-------- RECORDS PROVIDED
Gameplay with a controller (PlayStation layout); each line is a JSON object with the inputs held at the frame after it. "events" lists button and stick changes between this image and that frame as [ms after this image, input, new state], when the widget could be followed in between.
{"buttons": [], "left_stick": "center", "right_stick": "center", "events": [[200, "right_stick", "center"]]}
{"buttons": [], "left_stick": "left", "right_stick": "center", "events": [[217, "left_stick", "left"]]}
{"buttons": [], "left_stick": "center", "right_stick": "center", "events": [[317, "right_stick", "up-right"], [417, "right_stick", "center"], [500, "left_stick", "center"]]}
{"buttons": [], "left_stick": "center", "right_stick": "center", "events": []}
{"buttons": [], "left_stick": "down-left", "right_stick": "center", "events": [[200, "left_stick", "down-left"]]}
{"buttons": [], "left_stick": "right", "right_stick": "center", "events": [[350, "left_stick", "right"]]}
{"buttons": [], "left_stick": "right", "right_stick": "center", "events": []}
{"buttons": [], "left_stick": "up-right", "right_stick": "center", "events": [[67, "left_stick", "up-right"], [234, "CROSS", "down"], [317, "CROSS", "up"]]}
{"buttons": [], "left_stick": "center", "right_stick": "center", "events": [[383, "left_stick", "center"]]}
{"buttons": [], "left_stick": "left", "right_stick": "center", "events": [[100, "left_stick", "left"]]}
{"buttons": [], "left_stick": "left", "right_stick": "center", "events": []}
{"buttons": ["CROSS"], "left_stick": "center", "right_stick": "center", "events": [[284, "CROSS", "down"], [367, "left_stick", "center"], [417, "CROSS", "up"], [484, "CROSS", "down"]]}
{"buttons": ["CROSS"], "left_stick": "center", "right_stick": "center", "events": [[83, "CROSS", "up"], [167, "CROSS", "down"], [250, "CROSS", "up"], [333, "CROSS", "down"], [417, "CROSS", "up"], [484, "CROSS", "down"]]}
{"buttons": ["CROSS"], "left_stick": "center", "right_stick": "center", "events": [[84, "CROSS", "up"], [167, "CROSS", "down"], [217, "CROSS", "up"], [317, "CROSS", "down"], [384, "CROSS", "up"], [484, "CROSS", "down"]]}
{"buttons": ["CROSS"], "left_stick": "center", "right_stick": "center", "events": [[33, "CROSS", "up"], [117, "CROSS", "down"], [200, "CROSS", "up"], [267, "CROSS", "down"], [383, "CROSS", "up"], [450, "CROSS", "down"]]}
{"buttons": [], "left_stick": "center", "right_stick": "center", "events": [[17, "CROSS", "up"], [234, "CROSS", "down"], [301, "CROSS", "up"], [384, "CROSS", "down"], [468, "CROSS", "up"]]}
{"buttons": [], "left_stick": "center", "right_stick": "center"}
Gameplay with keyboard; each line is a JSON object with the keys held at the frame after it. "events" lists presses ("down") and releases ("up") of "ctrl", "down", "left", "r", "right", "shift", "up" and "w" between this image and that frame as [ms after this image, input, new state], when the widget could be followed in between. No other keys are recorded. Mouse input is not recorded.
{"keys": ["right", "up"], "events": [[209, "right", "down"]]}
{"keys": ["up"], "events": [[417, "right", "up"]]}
----------------
• [WORK TASK]
Lines of the listing above that contain the word "keys" must all be copied.

• [TASK OUTPUT]
Gameplay with keyboard; each line is a JSON object with the keys held at the frame after it. "events" lists presses ("down") and releases ("up") of "ctrl", "down", "left", "r", "right", "shift", "up" and "w" between this image and that frame as [ms after this image, input, new state], when the widget could be followed in between. No other keys are recorded. Mouse input is not recorded.
{"keys": ["right", "up"], "events": [[209, "right", "down"]]}
{"keys": ["up"], "events": [[417, "right", "up"]]}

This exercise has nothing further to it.